An Indian court sentenced one man to death by hanging and 12 others to life in prison Monday for killing a Christian missionary from Australia and his two young sons in a mob attack.
Graham Staines and his sons Philip, 10, and Timothy, 8, were killed in January 1999 when a Hindu mob burned their jeep while they slept outside a church in Manoharpur, a tribal village in eastern Orissa state.
The chief defendant in the case, Dara Singh, was sentenced to death. All 13 defendants will appeal the verdicts and the sentences, said defense attorney Bana Mohanty.
The murder of Staines and his sons was one of the worst hate crimes against Christians in recent years in India, where more than 80 percent of the 1 billion-plus population are Hindus. Christians make up about 2 percent of the population.
One of the 12 others given life sentences reportedly said earlier that the killers were provoked by the "corruption of tribal culture" by the missionaries, who allegedly fed villagers beef and gave women bras and sanitary napkins. Hindus worship the cow and forbid the eating of beef.

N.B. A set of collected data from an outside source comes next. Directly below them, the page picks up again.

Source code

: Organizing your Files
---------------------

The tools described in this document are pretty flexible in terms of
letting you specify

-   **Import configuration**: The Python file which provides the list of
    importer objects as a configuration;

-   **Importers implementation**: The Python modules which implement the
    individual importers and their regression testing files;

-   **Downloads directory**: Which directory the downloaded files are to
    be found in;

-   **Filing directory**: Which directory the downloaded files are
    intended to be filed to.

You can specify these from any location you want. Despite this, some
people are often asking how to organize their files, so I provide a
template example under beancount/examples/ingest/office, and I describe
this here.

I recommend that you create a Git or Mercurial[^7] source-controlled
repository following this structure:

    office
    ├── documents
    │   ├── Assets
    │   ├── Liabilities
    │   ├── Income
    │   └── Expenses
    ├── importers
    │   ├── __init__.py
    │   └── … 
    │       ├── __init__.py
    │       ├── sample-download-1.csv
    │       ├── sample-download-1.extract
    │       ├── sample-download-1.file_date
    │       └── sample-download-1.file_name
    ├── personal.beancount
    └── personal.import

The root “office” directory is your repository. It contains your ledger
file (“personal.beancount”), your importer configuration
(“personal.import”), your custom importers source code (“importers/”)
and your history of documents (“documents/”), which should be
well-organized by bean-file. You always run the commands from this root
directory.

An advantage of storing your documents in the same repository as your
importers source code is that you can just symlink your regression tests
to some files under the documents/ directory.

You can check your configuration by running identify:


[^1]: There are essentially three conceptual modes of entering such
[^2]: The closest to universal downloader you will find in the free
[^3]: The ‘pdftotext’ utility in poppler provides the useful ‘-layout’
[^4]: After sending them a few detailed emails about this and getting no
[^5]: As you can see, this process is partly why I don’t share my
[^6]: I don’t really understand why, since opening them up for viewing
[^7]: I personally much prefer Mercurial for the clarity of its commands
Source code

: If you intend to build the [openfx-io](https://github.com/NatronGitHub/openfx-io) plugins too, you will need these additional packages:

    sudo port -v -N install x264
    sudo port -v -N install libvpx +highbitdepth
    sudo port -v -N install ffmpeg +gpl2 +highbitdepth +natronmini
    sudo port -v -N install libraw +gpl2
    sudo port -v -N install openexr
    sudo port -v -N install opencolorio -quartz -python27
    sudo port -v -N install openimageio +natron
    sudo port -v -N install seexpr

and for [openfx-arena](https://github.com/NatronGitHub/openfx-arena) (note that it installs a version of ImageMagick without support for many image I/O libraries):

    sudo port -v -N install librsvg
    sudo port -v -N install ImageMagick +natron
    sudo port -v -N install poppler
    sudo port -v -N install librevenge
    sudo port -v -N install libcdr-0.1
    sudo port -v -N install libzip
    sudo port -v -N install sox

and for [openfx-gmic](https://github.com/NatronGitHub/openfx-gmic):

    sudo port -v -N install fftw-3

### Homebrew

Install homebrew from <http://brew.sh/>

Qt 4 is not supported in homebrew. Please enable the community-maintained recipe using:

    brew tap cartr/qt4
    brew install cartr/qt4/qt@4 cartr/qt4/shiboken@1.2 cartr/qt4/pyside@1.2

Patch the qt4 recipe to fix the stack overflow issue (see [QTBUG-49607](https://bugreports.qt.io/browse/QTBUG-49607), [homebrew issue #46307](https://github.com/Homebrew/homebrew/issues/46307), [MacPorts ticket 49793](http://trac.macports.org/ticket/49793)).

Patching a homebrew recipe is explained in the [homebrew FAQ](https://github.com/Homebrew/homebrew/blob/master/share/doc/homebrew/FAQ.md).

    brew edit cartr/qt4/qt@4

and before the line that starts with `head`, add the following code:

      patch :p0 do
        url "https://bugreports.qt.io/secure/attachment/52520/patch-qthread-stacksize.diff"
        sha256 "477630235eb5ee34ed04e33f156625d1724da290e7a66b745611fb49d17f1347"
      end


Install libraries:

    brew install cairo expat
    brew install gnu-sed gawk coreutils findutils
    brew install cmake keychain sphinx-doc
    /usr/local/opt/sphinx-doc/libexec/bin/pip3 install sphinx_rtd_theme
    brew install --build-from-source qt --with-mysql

"I did this because of the bitter relations with the Christians," Mahendra Hembram was quoted as saying by The Hindustan Times on Sunday in a letter to his sister-in-law.
"After hearing so many things about the Christians, we decided to kill the Christians," he said in the letter, written while he was on the run before being arrested.
Christian missionaries often are heralded for helping India's poor by setting up educational and health facilities in remote areas. However, they are also accused of using force, money and superstition to convert poor and illiterate villagers to their faith.
The killings came at a time when Hindu nationalist groups were being blamed for a series of attacks on Christians and church property. The Home Ministry said a large number of those cases were related to land and property disputes, not religion.
Staines' widow, Gladys, said she has "forgiven the killers."
"I have no bitterness because forgiveness brings healing and our land needs healing from hatred and violence. Forgiveness and the consequences of the crime should not be mixed up," Gladys said in a statement in Baripada, a town in Orissa state where she is running a leprosy home started by her husband.
She plans to start a hospital in Baripada, 60 miles west of Manoharpur where her husband and two children were burnt to death. Graham Staines had lived in Baripada since early 1950s.